Tell ya what. I'll go back to coding, if you get back into politics.

tohojo commented 2 years ago

@dtaht care to take this for a spin?

As for your question about TCP_INFO, it looks like it should be feasible to integrate this as an alternative to 'ss': https://github.com/m-lab/tcp-info

dtaht commented 2 years ago

tomorrow. pst

dtaht commented 2 years ago

Oh, my aching fingers and pre-existing test scripts that did --te

flent: error: ambiguous option: --te=upload_streams=1 could match --test-payload, --test-parameter

dtaht commented 2 years ago

flent -H fremont.starlink.taht.net --socket-stats --step-size=.02 --test-parameter=download_streams=1000 -t cell-tether-1000 tcp_ndown

ERROR: Resource limit of 1024 files is too low - need at least 4012 for this test

A steer for a naive user to ulimit -n 5096 or calling it directly would be good for a naive user. ulimit is not easily discoverable.

dtaht commented 2 years ago

flent -H fremont.starlink.taht.net --socket-stats --step-size=.02 --test-parameter=download_streams=1000 -t cell-tether-1000 rrul Starting Flent 2.0.1-git-c78dac1 using Python 3.8.10. Starting rrul test. Expected run time: 70 seconds. Exception in thread Thread-13: Traceback (most recent call last): File "/usr/lib/python3.8/threading.py", line 932, in _bootstrap_inner self.run() File "/usr/lib/python3.8/threading.py", line 870, in run self._target(*self._args, self._kwargs) File "/usr/local/lib/python3.8/dist-packages/flent-2.0.1_git_c78dac1-py3.8.egg/flent/runners.py", line 523, in run pid, sts = os.waitpid(self.pid, os.WNOHANG) TypeError: an integer is required (got type NoneType) Exception in thread Thread-14: Traceback (most recent call last): File "/usr/lib/python3.8/threading.py", line 932, in _bootstrap_inner self.run() File "/usr/lib/python3.8/threading.py", line 870, in run self._target(*self._args, *self._kwargs) File "/usr/local/lib/python3.8/dist-packages/flent-2.0.1_git_c78dac1-py3.8.egg/flent/runners.py", line 523, in run pid, sts = os.waitpid(self.pid, os.WNOHANG) TypeError: an integer is required (got type NoneType) Exception in thread Thread-15: Traceback (most recent call last): File "/usr/lib/python3.8/threading.py", line 932, in _bootstrap_inner self.run() File "/usr/lib/python3.8/threading.py", line 870, in run self._target(self._args, self._kwargs) File "/usr/local/lib/python3.8/dist-packages/flent-2.0.1_git_c78dac1-py3.8.egg/flent/runners.py", line 523, in run pid, sts = os.waitpid(self.pid, os.WNOHANG) TypeError: an integer is required (got type NoneType)
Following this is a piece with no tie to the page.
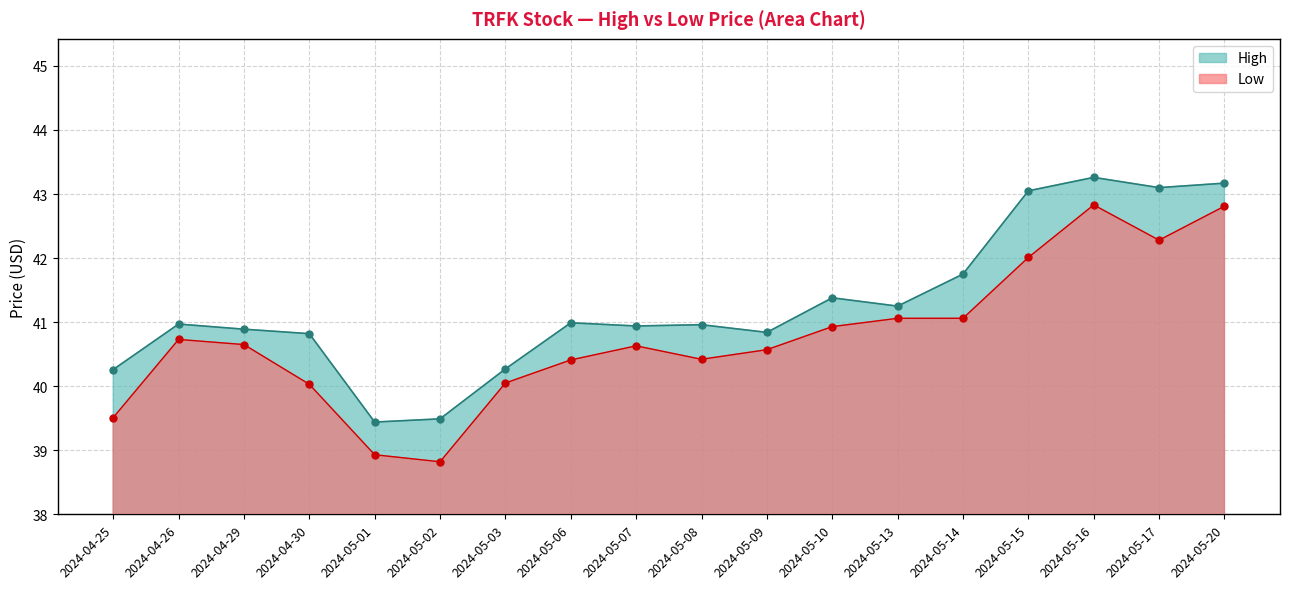

How many values in the Low series are below 40?

3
dtaht commented 2 years ago

The rtt_fair test works. Don't know why the rrul test doesn't.

tohojo commented 2 years ago

Well because there was a bug, obviously ;)

Should be fixed now, and also improved the rlimit handling so it tries to raise it automatically and hints at ulimit if that fails...

dtaht commented 2 years ago

WFM. But doesn't your test suite exercise all the known tests? I know it would take a long time to complete, but...

tohojo commented 2 years ago

Nope, never did get around to having the test suite actually run the tests; it only exercises the plotters and some of the parsers (which did unearth another bug, so not completely useless).

Thanks for testing! :)

dtaht commented 2 years ago

A pleasure to fiddle with this stuff again with you.